Once again, declarations or “disgrace” and “shame” echoed across Town Hall Square.
Not long after, the crowd was invited to march — energised and inspired by the speakers.
They took to the streets with signs, chants and music. The air was thick with determination. The half-hour procession between Town Hall and Hyde Park punctuated a two hour period where it felt like 20,000 people could take on the world.
But of course, the protest had to end at some point. As the crowd began to dissipate it made one wonder what the next steps would be. Would everything we just witnessed actually force change?
NSW Greens MP David Shoebridge certainly thinks so.
“I think what we’re seeing here is the start of a growing movement. A mass globalisation. And that’s going to make both our state and federal governments increasingly illegitimate. They don’t have any answers to climate change. They seem committed to extracting more coal, continuing to log our forests and pretending its business as usual,” he said in a post-rally interview with Gizmodo Australia.
“Tragically, the continued forecast is for a dry and hot summer.
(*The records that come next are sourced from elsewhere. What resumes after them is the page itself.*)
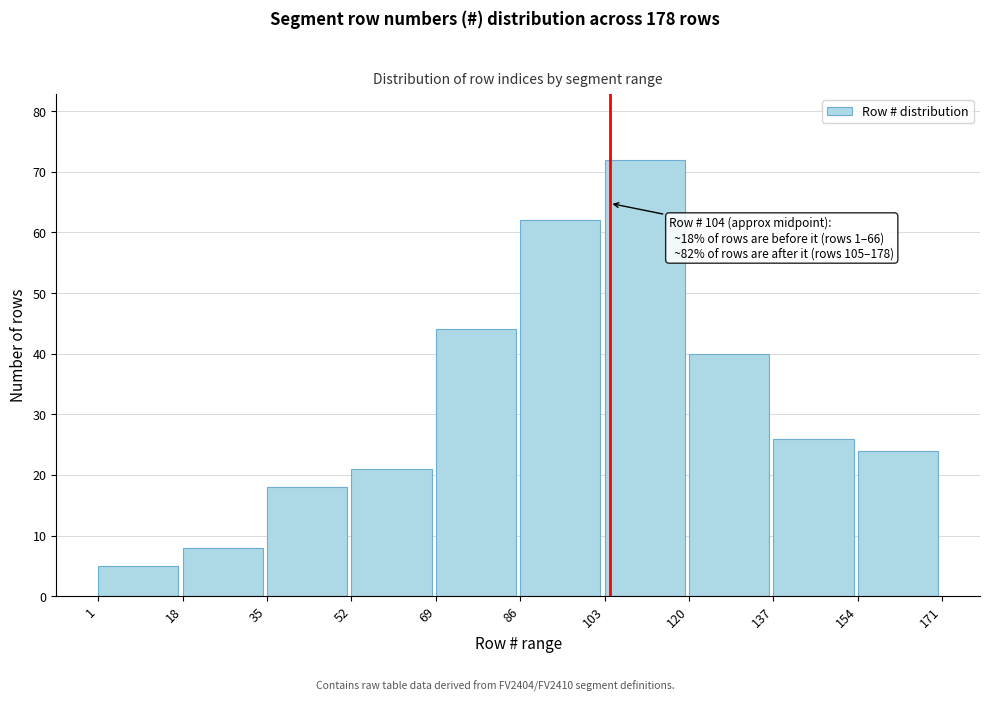

Reading left to right, extract all data points from this chart.

5	8	18	21	44	62	72	40	26	24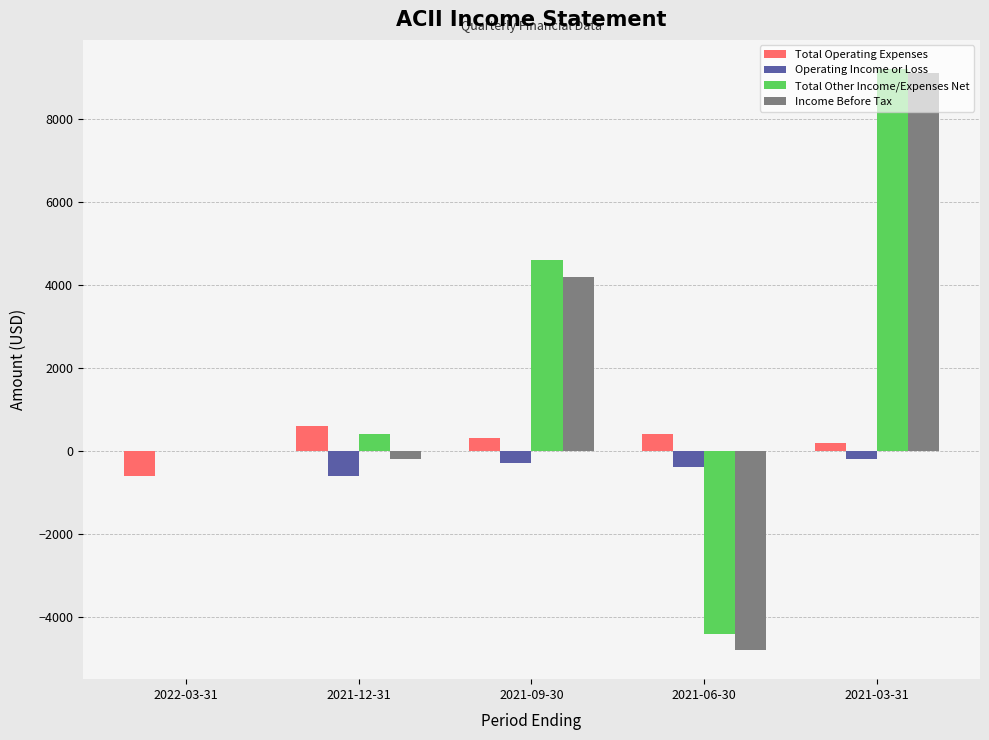

What is the sum of the Total Other Income/Expenses Net values at 2021-12-31 and 2021-09-30?

5000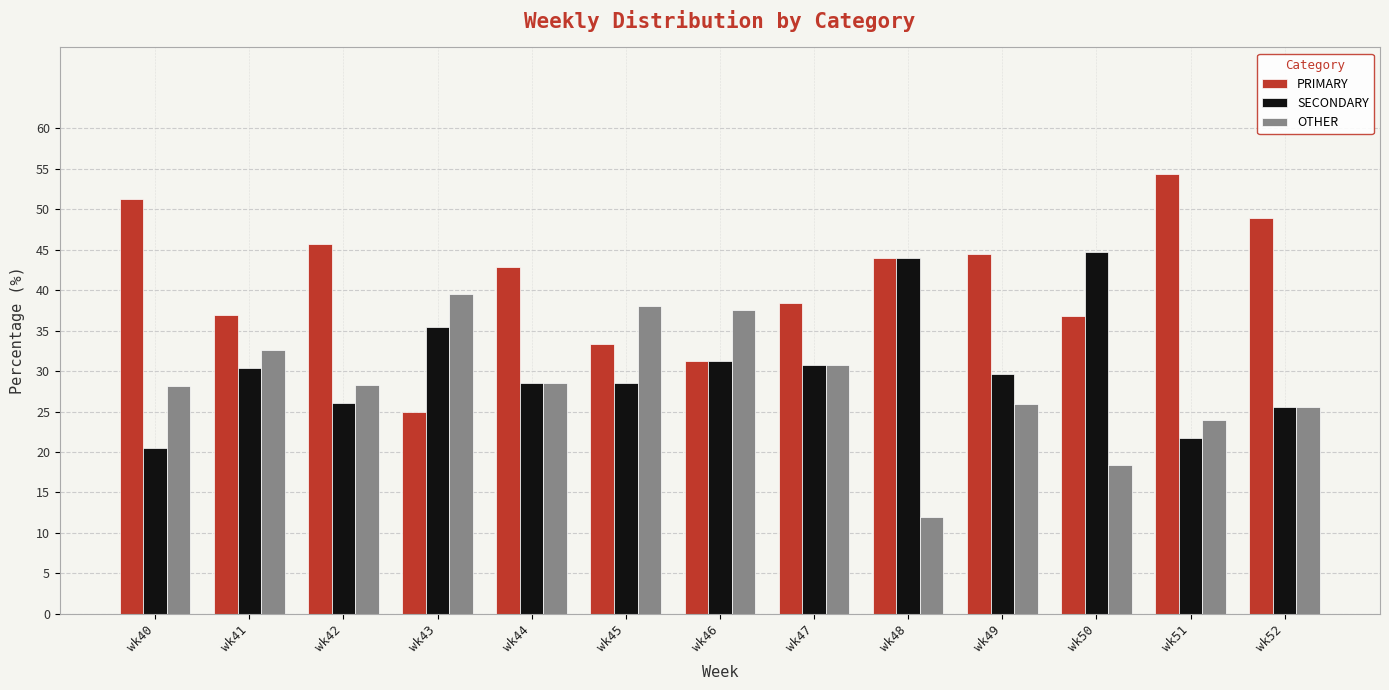

What is the maximum value shown in the chart?

54.3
We’re going to have continued fires and the volunteer network we have for dealing with these fires is already exhausted. We really are at a crisis point.”
Mr Shoebridge remains confident that the fight for climate change action won’t disappear into the Christmas and New Year period.
“I think we’ll see more mass marches early in the new year. We’re going to see continued support for our fire fighters and the extraordinary work they do. But we can’t just fight the climate crisis by fighting fires. We need to stop the climate cycle that is building the fires in the first place,” he said.
A mere hour later, the angry red sun that NSW has become accustomed to had set across the city. The Christmas tree perched atop Town Hall was twinkling with fairy lights and passersby chatted about regular, everyday things. Work. Gossip. Last minute presents.
Almost all evidence of the protest and its 20,000 marchers had been erased. Let’s hope its message hasn’t been.